BACKGROUND: Circadian dysfunction is thought to take part in the pathogenesis of sleep disorders in Alzheimer's disease (AD) and in AD pathophysiology itself.
OBJECTIVE: Our study aims to calculate dim light melatonin onset (DLMO) secretion in order to define the circadian phase in patients with AD at an early stage of the disease.
METHODS: Twenty-one patients (M/F: 11/10; mean age 74.1 ± 5.4 years; mean disease duration 3.4 ± 1.6 years) with a diagnosis of AD and 17 healthy controls (HC; M/F: 10/7; mean age 67.47 ± 3.8 years) were investigated for subjective nocturnal sleep quality and chronotype, for DLMO and quantitative aspects of the evening melatonin secretion by means of a 5-point in-home evening melatonin saliva test.

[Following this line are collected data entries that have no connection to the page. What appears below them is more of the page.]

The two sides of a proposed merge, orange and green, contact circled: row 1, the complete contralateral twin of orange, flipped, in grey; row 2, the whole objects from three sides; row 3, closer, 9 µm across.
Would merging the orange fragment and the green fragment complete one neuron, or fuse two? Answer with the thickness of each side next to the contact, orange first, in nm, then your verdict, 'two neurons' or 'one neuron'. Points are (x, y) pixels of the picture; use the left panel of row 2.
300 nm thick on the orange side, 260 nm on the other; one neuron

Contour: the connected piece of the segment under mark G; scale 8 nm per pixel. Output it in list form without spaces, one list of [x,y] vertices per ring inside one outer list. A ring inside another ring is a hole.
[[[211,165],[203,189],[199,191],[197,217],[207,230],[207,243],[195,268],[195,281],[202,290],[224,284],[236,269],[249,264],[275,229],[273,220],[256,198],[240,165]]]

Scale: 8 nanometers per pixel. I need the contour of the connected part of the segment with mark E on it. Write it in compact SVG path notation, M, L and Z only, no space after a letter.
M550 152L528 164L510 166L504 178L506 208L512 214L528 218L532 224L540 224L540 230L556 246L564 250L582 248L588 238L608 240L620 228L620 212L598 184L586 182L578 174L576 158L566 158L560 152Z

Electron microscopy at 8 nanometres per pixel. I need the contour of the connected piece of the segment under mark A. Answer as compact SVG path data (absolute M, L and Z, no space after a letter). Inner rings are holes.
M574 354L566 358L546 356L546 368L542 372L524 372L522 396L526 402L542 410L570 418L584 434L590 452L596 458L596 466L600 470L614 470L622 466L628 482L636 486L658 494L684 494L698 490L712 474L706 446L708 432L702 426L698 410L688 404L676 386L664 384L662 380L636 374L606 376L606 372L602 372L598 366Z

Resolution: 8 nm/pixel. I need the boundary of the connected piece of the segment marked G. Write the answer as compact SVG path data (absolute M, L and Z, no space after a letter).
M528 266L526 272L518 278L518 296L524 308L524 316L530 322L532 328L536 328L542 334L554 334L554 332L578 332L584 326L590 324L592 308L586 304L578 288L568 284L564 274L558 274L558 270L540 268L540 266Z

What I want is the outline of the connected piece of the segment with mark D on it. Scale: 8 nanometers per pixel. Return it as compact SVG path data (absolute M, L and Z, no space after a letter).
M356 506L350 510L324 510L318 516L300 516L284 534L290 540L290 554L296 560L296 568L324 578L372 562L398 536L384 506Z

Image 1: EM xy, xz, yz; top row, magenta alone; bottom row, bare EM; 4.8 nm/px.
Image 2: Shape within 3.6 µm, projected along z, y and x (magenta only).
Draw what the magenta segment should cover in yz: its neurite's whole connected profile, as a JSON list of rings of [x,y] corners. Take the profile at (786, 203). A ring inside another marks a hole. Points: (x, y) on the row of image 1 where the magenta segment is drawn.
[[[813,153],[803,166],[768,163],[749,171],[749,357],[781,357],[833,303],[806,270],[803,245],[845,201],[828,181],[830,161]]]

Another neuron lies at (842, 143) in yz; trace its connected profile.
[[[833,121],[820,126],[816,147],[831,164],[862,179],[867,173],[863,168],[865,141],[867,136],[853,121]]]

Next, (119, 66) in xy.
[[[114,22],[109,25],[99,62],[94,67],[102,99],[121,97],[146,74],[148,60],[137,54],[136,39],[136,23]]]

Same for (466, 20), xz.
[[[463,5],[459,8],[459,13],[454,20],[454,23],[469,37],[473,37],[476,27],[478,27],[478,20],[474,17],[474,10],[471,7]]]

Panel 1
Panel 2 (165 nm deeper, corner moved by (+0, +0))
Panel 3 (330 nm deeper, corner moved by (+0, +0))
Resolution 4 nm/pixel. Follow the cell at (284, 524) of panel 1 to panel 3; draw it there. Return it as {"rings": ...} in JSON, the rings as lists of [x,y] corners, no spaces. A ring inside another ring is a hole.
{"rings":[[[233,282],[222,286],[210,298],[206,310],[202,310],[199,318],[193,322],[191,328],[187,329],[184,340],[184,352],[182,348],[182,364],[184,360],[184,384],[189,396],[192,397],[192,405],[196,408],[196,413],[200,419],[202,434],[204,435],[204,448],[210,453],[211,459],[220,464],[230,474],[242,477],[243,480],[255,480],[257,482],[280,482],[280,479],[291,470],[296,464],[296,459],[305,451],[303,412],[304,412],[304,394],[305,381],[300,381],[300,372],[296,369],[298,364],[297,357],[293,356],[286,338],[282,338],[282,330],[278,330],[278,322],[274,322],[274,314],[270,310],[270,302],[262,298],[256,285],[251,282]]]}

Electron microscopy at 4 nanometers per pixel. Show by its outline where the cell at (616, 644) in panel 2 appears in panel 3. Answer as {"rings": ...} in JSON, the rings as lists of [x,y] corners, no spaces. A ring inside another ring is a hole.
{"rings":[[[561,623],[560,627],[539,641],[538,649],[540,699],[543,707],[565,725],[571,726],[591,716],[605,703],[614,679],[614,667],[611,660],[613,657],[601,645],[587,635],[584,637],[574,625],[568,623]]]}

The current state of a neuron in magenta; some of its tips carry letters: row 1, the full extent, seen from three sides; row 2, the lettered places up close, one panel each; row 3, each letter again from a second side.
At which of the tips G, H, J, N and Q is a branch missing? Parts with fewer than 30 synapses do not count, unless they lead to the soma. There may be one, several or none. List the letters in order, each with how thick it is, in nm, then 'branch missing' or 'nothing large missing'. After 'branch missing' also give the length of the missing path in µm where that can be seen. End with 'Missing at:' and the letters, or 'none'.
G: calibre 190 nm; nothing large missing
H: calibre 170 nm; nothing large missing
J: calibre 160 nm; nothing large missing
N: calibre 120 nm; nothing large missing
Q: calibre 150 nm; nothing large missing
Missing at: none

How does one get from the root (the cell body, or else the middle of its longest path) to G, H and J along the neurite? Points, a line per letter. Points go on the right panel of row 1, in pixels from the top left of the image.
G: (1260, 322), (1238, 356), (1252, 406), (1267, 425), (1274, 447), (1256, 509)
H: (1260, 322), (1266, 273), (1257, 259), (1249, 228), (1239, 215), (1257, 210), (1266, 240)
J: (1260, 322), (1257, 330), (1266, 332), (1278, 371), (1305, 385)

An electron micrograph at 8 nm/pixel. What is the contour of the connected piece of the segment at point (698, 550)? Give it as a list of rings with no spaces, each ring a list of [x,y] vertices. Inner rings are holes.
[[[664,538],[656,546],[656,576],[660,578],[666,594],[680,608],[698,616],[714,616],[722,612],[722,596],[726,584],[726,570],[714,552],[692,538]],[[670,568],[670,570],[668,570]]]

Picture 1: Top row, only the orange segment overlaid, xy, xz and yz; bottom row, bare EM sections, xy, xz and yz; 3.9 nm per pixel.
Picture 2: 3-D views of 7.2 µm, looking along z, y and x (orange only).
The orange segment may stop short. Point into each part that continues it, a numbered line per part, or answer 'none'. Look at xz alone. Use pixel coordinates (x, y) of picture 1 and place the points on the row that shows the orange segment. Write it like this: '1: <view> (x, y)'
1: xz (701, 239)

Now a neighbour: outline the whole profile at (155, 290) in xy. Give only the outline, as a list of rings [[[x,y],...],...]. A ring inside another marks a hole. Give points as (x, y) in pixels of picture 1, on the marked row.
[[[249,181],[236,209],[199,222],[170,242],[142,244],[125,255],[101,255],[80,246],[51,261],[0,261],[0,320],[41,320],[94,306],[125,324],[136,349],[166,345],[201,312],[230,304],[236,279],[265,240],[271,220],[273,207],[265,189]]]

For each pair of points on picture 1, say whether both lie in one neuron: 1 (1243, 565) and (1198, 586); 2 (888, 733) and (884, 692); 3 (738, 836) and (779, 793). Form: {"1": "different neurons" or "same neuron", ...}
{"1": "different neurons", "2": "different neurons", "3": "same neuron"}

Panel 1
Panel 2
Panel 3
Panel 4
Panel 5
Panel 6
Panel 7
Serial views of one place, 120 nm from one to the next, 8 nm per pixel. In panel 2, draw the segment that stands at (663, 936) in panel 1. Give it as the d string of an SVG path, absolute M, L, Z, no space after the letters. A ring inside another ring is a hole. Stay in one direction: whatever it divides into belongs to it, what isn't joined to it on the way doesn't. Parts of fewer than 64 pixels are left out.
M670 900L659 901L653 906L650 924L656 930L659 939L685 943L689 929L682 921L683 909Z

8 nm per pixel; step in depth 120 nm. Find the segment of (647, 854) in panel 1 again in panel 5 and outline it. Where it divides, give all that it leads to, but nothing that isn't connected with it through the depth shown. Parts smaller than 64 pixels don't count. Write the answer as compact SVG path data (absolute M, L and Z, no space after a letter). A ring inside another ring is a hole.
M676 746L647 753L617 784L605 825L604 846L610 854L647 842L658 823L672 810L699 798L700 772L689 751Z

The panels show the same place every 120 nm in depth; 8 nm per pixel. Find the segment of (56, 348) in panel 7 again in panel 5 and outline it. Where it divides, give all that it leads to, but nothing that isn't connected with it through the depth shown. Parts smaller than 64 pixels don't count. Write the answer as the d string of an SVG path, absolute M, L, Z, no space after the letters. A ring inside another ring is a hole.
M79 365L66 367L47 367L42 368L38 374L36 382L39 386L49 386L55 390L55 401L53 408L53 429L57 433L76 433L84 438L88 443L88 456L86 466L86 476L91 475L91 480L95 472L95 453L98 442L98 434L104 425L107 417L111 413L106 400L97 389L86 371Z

RESULTS: Subjective sleep quality score on the Pittsburgh Sleep Quality Index questionnaire (PSQI) above 5 (p = 0.24), insomnia frequency as measured by Sleep Condition Indicator Questionnaire (p = 0.823) and the subjective chronotype according to Morning Evening Questionnaire (MEQ) scores distribution (p = 0.464) did not differ between AD and HC. However, DLMO occurred significantly later (55 min; p = 0.028), and melatonin secretion following DLMO was significantly decreased in AD patients compared to HC.
CONCLUSION: Initial evening secretion of melatonin proves to be delayed and mildly impaired in patients with a mild/moderate form of Alzheimer disease while patients' subjective sleep parameters and chronotype are reported to be similar to those of HC. These results indicate that subclinical altered patterns of melatonin secretion occur in subjects with AD at an early stage of the disease.